In 1977, eleven years after Jan's accident, CBS Television made a television "Movie of the Week" based on the story of Jan & Dean, titled "Deadman's Curve". Many Jan & Dean friends were cast in the movie, including, Dick Clark, Wolfman Jack, Mike Love and Bruce Johnston of The Beach Boys.
The movie generated so much publicity for Jan and Dean that they started to at least consider trying to perform again. Once again, their old friends The Beach Boys were instrumental in talking them into finally taking the plunge.
The Beach Boys offered to let them share the stage with them, and the "Gotta Take That One Last Ride" Summer Tour became a reality. Jan & Dean got to play The Rose Bowl (four times), Three River Stadium (three times), Mile High Stadium, Murphy Stadium, many sports arenas, hundreds of state and county fairs, lots of theme parks, and even Las Vegas.
Jan's health had improved enough that by the spring of 1983, he got married. Still, he remained partially paralyzed on his right side, and his speech was difficult to follow, but he recovered sufficiently to record a few singles, including "Fun Fun Fun" in 1986 and "Save For A Rainy Day" in 1996, but neither met with much success.

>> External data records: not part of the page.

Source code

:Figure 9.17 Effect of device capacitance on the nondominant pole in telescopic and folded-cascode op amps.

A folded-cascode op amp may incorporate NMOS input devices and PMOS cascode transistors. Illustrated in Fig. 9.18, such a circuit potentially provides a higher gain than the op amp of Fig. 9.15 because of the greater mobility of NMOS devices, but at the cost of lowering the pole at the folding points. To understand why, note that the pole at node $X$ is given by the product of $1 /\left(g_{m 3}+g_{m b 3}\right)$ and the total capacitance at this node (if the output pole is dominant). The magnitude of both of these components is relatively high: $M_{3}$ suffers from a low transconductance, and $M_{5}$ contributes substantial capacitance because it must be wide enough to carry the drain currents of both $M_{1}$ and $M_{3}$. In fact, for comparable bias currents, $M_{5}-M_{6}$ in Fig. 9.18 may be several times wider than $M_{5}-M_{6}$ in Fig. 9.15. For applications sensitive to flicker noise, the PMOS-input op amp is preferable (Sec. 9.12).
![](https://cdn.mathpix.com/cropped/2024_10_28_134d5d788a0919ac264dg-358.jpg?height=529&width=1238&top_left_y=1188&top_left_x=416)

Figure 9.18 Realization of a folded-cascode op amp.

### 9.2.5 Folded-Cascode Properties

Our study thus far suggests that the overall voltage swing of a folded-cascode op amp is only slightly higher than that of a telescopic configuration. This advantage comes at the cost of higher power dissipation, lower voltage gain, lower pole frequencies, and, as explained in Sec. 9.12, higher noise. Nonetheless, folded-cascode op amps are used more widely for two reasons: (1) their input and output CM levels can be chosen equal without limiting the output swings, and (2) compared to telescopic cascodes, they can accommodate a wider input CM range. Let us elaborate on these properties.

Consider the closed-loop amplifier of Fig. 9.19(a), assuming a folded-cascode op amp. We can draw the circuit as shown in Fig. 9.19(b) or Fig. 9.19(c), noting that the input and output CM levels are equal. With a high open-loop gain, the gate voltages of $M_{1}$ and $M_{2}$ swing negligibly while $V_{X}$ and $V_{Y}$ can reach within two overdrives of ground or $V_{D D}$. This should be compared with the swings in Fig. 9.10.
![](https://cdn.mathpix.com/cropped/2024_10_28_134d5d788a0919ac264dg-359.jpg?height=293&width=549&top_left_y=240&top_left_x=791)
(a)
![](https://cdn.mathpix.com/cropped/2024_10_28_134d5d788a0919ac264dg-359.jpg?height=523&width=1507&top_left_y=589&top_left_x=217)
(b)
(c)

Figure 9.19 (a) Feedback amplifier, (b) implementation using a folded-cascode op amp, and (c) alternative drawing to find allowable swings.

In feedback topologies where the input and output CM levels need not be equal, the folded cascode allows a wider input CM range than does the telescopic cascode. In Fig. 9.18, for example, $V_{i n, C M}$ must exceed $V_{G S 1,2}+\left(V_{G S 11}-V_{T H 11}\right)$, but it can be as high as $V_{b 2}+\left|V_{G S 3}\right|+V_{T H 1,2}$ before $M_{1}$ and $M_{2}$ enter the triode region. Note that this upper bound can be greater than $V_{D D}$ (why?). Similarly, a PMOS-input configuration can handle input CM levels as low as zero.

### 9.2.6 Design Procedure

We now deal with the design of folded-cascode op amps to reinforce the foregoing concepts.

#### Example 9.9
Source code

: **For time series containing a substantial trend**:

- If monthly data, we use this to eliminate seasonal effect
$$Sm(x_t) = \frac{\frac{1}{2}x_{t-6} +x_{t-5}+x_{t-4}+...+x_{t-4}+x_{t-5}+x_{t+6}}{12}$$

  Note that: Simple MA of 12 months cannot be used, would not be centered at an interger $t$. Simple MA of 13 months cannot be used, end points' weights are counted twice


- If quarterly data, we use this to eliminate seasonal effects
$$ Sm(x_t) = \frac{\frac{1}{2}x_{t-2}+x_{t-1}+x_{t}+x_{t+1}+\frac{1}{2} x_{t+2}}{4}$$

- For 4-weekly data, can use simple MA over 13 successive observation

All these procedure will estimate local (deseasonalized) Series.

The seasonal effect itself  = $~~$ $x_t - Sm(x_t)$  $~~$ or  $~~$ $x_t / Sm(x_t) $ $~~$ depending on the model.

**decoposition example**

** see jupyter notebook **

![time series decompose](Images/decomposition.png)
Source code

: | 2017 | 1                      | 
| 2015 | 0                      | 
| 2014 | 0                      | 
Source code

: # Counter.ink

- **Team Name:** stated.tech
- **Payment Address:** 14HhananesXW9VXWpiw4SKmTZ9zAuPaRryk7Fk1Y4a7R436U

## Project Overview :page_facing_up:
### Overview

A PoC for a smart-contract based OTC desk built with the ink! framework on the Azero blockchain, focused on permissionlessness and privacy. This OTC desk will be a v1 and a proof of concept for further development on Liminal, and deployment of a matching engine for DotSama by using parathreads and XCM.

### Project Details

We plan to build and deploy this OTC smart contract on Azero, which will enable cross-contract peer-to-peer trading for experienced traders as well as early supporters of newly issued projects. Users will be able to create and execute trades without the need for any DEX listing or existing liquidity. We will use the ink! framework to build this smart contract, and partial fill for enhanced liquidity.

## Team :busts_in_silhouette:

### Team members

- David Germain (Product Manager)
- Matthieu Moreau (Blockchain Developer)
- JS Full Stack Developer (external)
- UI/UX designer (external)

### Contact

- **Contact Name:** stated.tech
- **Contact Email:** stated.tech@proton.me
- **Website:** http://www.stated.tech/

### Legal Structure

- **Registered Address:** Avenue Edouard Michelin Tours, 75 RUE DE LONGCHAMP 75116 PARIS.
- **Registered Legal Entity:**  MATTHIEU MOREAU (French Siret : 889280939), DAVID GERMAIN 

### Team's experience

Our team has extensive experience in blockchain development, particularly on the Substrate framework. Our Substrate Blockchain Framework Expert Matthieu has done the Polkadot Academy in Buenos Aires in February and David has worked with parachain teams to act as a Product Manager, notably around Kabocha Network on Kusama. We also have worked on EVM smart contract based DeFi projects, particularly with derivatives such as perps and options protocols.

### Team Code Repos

Into the 2000s, the team continued to concentrate on live appearances with their back-up band, The Belair Bandits. Sadly, Jan Berry died on March 26th, 2004, after after suffering a seizure at his home. He was a week away from his 63rd birthday.
As of 2012, Dean Torrence resides in Huntington Beach, California with his wife and two daughters and still makes personal appearances with The Surf City Allstars.
Jan Berry can boast an I.Q. of 185, which puts him in the genius range.